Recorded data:
★ ★ ★ ★

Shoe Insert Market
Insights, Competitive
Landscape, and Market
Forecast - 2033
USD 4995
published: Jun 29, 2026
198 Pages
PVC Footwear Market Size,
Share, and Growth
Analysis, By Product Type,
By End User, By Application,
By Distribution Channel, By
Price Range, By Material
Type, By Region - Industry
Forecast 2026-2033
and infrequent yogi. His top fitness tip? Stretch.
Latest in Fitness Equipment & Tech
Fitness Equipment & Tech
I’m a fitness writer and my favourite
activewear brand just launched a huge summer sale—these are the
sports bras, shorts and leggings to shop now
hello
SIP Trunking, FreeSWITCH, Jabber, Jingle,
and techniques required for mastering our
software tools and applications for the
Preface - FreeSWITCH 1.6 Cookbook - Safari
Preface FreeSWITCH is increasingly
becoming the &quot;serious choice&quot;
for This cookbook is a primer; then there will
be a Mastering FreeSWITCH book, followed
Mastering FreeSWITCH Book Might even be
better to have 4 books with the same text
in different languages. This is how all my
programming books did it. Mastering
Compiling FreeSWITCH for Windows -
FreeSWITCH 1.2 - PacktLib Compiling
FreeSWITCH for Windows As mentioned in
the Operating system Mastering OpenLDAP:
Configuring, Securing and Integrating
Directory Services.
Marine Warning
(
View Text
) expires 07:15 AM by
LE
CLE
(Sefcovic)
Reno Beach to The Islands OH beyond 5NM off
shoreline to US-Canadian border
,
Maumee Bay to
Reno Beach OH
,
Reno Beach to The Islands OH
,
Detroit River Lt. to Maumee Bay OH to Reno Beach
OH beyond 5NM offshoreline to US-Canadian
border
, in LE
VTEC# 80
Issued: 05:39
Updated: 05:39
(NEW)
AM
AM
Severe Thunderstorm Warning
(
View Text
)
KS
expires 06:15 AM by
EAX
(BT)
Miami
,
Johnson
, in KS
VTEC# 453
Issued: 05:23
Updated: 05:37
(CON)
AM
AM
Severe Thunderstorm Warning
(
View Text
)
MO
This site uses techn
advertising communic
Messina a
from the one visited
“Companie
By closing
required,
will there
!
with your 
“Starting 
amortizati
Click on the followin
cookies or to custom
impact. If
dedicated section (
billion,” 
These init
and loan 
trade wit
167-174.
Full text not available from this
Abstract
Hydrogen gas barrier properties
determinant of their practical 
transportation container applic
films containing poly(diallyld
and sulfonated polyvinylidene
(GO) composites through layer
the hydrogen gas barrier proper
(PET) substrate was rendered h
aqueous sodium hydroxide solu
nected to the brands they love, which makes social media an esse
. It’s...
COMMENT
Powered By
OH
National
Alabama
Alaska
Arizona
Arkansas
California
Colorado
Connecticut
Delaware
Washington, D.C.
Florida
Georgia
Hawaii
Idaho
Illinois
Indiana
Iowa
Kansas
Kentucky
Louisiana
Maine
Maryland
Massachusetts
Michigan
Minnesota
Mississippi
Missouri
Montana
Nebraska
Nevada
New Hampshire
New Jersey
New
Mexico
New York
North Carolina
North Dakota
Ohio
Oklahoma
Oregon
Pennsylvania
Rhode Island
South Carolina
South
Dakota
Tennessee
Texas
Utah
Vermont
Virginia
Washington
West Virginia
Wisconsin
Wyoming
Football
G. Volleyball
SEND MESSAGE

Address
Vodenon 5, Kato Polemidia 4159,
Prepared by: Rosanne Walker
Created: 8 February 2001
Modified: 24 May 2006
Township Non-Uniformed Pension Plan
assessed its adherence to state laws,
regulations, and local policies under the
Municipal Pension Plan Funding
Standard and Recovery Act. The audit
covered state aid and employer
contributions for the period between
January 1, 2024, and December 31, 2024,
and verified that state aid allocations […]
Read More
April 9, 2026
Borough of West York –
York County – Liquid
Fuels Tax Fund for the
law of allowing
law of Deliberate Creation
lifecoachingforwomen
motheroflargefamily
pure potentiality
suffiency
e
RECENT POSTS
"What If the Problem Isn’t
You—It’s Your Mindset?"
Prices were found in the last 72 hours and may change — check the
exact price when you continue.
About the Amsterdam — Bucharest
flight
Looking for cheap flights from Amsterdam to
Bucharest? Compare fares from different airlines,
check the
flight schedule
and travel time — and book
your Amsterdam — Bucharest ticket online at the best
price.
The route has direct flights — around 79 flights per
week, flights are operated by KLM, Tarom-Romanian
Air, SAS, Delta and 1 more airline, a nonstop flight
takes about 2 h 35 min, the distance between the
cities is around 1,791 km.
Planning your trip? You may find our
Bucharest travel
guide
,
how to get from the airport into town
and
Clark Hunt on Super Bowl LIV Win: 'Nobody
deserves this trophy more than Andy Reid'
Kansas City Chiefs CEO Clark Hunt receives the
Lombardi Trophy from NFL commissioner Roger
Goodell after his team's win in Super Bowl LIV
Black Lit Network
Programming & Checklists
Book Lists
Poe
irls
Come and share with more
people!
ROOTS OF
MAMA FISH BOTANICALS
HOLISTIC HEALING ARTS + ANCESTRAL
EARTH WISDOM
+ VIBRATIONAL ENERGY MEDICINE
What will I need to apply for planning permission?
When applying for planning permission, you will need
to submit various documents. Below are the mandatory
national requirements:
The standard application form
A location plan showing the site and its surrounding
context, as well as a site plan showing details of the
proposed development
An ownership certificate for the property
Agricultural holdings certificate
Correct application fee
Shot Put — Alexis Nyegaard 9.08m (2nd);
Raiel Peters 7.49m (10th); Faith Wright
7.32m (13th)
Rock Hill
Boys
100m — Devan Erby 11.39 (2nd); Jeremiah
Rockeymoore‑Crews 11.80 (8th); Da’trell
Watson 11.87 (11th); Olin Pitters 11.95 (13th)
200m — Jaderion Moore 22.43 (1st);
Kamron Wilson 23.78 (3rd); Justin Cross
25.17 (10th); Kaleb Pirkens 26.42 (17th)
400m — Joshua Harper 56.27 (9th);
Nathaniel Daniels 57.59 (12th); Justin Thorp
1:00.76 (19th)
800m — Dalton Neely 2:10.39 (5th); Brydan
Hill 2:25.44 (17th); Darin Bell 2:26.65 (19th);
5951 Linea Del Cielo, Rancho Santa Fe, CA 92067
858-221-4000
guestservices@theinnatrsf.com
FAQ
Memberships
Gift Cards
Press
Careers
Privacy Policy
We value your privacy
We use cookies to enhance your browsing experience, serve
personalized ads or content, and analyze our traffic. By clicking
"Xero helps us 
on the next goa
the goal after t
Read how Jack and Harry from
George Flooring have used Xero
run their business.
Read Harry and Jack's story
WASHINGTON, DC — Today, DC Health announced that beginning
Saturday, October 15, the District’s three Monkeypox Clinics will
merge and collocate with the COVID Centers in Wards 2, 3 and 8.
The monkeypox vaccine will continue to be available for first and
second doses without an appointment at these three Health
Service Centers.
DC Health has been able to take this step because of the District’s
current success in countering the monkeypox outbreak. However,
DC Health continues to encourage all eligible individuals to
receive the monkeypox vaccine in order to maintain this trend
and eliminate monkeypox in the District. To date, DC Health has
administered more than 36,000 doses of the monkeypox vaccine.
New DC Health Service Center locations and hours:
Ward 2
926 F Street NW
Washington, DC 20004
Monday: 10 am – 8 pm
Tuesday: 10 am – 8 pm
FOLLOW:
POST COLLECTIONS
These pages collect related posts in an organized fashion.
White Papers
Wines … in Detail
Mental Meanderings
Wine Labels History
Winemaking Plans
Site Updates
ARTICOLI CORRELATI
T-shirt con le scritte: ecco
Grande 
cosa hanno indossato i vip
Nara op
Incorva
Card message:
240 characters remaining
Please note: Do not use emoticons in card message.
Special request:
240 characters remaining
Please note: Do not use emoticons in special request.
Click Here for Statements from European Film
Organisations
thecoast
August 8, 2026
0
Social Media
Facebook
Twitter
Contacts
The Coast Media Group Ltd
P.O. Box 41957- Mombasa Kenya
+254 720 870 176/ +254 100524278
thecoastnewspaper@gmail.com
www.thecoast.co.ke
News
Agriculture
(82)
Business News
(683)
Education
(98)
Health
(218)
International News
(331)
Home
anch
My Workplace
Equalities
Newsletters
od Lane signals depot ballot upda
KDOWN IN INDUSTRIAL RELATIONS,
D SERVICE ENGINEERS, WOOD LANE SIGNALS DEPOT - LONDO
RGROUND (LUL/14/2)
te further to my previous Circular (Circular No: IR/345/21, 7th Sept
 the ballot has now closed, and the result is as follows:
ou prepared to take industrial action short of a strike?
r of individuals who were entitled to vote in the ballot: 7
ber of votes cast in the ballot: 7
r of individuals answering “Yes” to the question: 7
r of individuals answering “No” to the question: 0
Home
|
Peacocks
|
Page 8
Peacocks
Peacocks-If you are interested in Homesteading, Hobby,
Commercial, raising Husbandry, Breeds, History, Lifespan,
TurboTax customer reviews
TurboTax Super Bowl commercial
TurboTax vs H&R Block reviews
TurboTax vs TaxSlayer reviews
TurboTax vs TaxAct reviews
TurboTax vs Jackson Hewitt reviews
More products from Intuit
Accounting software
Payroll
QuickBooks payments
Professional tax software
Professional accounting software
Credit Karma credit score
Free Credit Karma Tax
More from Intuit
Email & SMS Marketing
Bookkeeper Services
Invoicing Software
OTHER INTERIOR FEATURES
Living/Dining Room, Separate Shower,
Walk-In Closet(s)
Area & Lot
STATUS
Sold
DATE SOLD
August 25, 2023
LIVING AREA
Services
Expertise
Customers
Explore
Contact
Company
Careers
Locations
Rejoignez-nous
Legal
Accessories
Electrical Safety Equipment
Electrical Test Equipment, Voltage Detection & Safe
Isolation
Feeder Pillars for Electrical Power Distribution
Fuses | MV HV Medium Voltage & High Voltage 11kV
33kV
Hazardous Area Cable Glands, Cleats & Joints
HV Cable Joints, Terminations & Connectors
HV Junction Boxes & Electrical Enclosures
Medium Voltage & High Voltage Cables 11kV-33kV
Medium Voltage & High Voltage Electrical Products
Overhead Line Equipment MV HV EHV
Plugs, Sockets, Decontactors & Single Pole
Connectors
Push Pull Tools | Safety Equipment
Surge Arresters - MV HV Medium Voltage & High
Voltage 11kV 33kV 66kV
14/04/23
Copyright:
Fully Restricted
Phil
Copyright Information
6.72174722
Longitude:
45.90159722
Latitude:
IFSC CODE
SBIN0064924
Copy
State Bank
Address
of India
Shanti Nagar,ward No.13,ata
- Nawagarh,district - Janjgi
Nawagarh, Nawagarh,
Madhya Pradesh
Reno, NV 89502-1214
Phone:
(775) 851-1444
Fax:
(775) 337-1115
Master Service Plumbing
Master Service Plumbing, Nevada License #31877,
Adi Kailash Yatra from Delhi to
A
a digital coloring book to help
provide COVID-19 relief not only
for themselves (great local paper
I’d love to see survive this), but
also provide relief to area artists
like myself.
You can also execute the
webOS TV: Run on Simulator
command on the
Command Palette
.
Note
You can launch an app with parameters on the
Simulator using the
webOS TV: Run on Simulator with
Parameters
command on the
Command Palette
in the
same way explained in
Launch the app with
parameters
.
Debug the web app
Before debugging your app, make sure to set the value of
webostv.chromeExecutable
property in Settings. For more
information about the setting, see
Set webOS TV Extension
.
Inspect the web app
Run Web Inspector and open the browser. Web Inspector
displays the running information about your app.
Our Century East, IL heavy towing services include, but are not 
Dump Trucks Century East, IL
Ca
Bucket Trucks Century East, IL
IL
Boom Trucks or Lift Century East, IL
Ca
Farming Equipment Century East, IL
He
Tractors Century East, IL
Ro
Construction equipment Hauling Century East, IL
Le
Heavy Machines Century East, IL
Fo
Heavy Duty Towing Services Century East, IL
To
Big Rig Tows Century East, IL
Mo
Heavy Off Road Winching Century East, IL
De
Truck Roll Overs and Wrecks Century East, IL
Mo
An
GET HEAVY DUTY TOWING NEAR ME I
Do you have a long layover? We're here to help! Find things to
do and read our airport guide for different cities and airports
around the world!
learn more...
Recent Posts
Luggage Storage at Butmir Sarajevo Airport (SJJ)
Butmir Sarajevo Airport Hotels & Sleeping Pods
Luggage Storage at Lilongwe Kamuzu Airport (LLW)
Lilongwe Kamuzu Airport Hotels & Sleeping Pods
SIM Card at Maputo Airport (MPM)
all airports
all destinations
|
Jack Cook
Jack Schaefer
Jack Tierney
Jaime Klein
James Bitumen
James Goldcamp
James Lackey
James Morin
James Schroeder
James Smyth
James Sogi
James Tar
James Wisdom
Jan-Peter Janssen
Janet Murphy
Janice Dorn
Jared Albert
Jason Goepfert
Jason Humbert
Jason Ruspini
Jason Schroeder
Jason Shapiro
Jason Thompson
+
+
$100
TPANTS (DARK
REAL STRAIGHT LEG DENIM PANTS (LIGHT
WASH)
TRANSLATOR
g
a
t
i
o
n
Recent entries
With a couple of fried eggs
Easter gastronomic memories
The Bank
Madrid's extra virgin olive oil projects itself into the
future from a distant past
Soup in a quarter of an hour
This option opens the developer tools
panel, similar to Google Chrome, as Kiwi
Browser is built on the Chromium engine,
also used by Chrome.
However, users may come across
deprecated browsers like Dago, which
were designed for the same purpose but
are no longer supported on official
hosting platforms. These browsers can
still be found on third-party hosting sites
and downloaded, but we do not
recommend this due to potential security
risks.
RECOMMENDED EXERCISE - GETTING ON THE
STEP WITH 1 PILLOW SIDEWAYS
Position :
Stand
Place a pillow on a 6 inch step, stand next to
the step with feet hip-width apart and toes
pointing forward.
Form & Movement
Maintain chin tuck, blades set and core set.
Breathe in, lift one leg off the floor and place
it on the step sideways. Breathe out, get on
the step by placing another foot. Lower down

★ ★ ★ ★

Problem to work on: Retype the lines starting at the first line of the recorded data and ending at the line that contains "I’m a fitness writer and my favourite", with both of those lines included.

Output for this task:
Shoe Insert Market
Insights, Competitive
Landscape, and Market
Forecast - 2033
USD 4995
published: Jun 29, 2026
198 Pages
PVC Footwear Market Size,
Share, and Growth
Analysis, By Product Type,
By End User, By Application,
By Distribution Channel, By
Price Range, By Material
Type, By Region - Industry
Forecast 2026-2033
and infrequent yogi. His top fitness tip? Stretch.
Latest in Fitness Equipment & Tech
Fitness Equipment & Tech
I’m a fitness writer and my favourite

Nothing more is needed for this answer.